Dass Bart Moeyaert auch ausgezeichnete Lyrik geschrieben hat, lässt sich an manch gelungener Stelle dieser Novelle trefflich erahnen. Darauf, dass sich der Niederländer vor allem als Verfasser von Kinder- und Jugendbüchern einen Namen machte, verweist hingegen auf den ersten Blick wenig - wäre da nicht das übergeordnete Motiv der Suche nach dem eigenen Selbst, das diese Novelle zu einer Art verspäteten Coming-of-Age-Geschichte macht.
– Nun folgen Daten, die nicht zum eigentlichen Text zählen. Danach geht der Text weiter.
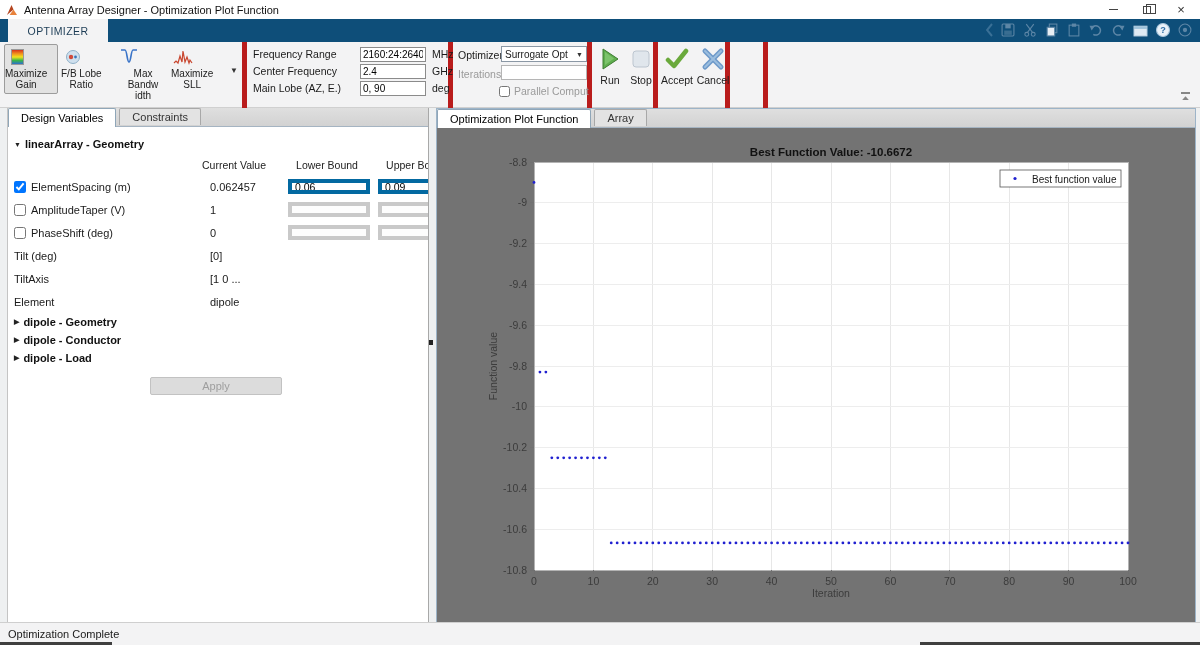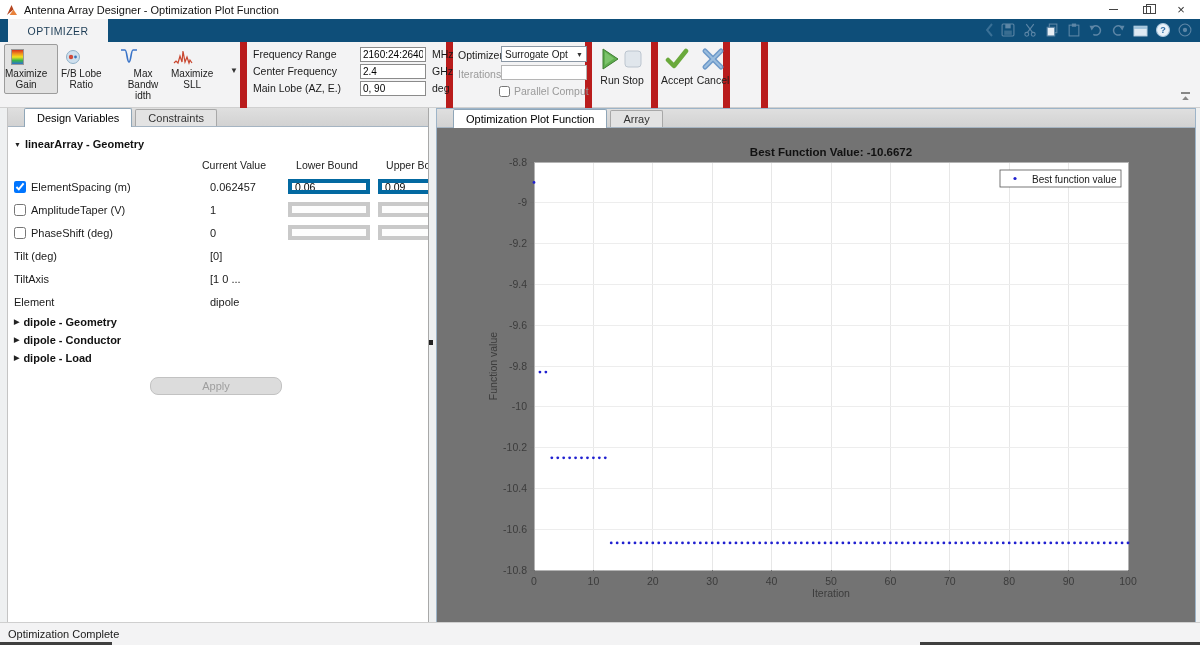"Frequency Range" .rsec { border-right: 7px solid #b91c1c -> 5px solid #b91c1c }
Überhaupt ist einiges nicht so, wie es zunächst scheint, denn "mein Problem ist, dass ich vieles nacherzählen kann, aber nicht alles, wenn es um mich selbst geht". Das verlorene Treiben im Unabgeschlossenen und Ungefähren führt aber dazu, dass sich mit dem Erzähler auch der Leser immer wieder von vermeintlichen Gewissheiten verabschieden muss. So sieht das verunglückte Mädchen zwar aus wie eines, ist aber gar kein Mädchen, sondern hört auf den Namen Jochen. Und zu Carla, offenbar Eichlers einziger Freundin, entwickelt sich eben keine Liebesbeziehung. Die erotische Episode im Park, unter dem strengen Blick des Turnvaters Jahn, die im vorletzten Kapitel gleichsam den erzählerischen Höhepunkt der Novelle darstellt, muss ganz ohne die geheimnisvolle Fremde auskommen.

Carla taucht stattdessen am Ende der Novelle wieder auf, tröstet den Einsamen und spricht ihm Mut zu. Beim nächsten Mal, so der verhalten hoffnungsvolle Ausklang, wird alles besser: "Und das nächste Mal werden wir gefunden." Noch die letzten Sätze sind von jener leisen Melancholie durchzogen, die Bart Moeyaerts Prosadebüt für Erwachsene zum bemerkenswerten, gänzlich unprätentiösen Stück Literatur machen.

MARKUS HUBER.

Bart Moeyaert: "Graz". Novelle.

Luftschachtverlag, Wien 2013. 111 S., geb., 16,90 [Euro].